Records excerpted from a collection:
————

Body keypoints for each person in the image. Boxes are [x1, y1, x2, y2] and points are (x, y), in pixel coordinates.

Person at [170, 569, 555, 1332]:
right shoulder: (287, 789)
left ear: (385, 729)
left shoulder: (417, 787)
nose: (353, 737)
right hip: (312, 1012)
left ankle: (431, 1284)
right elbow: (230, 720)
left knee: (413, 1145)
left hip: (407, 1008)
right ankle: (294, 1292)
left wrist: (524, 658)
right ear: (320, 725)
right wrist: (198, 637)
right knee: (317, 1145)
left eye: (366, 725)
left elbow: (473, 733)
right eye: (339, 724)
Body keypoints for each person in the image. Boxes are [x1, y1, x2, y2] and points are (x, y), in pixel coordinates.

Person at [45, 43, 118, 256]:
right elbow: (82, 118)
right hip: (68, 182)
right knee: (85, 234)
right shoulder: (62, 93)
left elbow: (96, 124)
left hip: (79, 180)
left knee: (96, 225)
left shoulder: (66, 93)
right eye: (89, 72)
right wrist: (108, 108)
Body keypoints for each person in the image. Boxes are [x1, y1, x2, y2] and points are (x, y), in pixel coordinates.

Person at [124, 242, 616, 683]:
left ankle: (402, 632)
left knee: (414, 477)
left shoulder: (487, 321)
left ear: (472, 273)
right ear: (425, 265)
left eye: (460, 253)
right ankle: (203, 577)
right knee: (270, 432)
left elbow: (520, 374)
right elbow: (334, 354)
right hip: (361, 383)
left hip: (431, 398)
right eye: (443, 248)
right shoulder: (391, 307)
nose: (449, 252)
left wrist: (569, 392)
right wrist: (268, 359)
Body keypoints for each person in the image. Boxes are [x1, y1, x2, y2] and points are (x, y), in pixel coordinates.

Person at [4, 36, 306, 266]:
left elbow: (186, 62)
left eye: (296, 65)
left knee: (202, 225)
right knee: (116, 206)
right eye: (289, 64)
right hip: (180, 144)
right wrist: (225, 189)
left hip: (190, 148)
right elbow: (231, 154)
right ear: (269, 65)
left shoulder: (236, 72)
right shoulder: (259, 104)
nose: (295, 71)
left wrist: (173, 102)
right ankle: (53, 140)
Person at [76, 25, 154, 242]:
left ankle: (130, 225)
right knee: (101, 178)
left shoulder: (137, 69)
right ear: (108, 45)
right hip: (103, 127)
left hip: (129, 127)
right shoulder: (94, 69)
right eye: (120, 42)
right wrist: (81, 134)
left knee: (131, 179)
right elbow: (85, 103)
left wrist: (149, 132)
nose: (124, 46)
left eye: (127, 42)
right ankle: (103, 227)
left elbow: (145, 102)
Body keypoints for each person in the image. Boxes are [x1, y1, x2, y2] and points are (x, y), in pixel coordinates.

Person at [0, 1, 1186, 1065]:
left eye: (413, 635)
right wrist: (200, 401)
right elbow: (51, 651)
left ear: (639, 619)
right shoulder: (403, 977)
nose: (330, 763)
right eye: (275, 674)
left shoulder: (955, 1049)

————

Reproduce the full set of records precisely.

ANSWER TO THIS PROBLEM:
Body keypoints for each person in the image. Boxes are [x1, y1, x2, y2] and points are (x, y), in pixel coordinates.

Person at [170, 569, 555, 1332]:
right shoulder: (287, 789)
left ear: (385, 729)
left shoulder: (417, 787)
nose: (353, 737)
right hip: (312, 1012)
left ankle: (431, 1284)
right elbow: (230, 720)
left knee: (413, 1145)
left hip: (407, 1008)
right ankle: (294, 1292)
left wrist: (524, 658)
right ear: (320, 725)
right wrist: (198, 637)
right knee: (317, 1145)
left eye: (366, 725)
left elbow: (473, 733)
right eye: (339, 724)
Body keypoints for each person in the image. Boxes are [x1, y1, x2, y2] and points are (x, y), in pixel coordinates.

Person at [45, 43, 118, 256]:
right elbow: (82, 118)
right hip: (68, 182)
right knee: (85, 234)
right shoulder: (62, 93)
left elbow: (96, 124)
left hip: (79, 180)
left knee: (96, 225)
left shoulder: (66, 93)
right eye: (89, 72)
right wrist: (108, 108)
Body keypoints for each person in the image. Boxes are [x1, y1, x2, y2] and points are (x, y), in pixel coordinates.

Person at [124, 242, 616, 683]:
left ankle: (402, 632)
left knee: (414, 477)
left shoulder: (487, 321)
left ear: (472, 273)
right ear: (425, 265)
left eye: (460, 253)
right ankle: (203, 577)
right knee: (270, 432)
left elbow: (520, 374)
right elbow: (334, 354)
right hip: (361, 383)
left hip: (431, 398)
right eye: (443, 248)
right shoulder: (391, 307)
nose: (449, 252)
left wrist: (569, 392)
right wrist: (268, 359)
Body keypoints for each person in the image. Boxes are [x1, y1, x2, y2] and points are (x, y), in pixel coordinates.

Person at [4, 36, 306, 266]:
left elbow: (186, 62)
left eye: (296, 65)
left knee: (202, 225)
right knee: (116, 206)
right eye: (289, 64)
right hip: (180, 144)
right wrist: (225, 189)
left hip: (190, 148)
right elbow: (231, 154)
right ear: (269, 65)
left shoulder: (236, 72)
right shoulder: (259, 104)
nose: (295, 71)
left wrist: (173, 102)
right ankle: (53, 140)
Person at [76, 25, 154, 242]:
left ankle: (130, 225)
right knee: (101, 178)
left shoulder: (137, 69)
right ear: (108, 45)
right hip: (103, 127)
left hip: (129, 127)
right shoulder: (94, 69)
right eye: (120, 42)
right wrist: (81, 134)
left knee: (131, 179)
right elbow: (85, 103)
left wrist: (149, 132)
nose: (124, 46)
left eye: (127, 42)
right ankle: (103, 227)
left elbow: (145, 102)
Body keypoints for each person in the image. Boxes are [x1, y1, x2, y2] and points are (x, y), in pixel coordinates.

Person at [0, 1, 1186, 1065]:
left eye: (413, 635)
right wrist: (200, 401)
right elbow: (51, 651)
left ear: (639, 619)
right shoulder: (403, 977)
nose: (330, 763)
right eye: (275, 674)
left shoulder: (955, 1049)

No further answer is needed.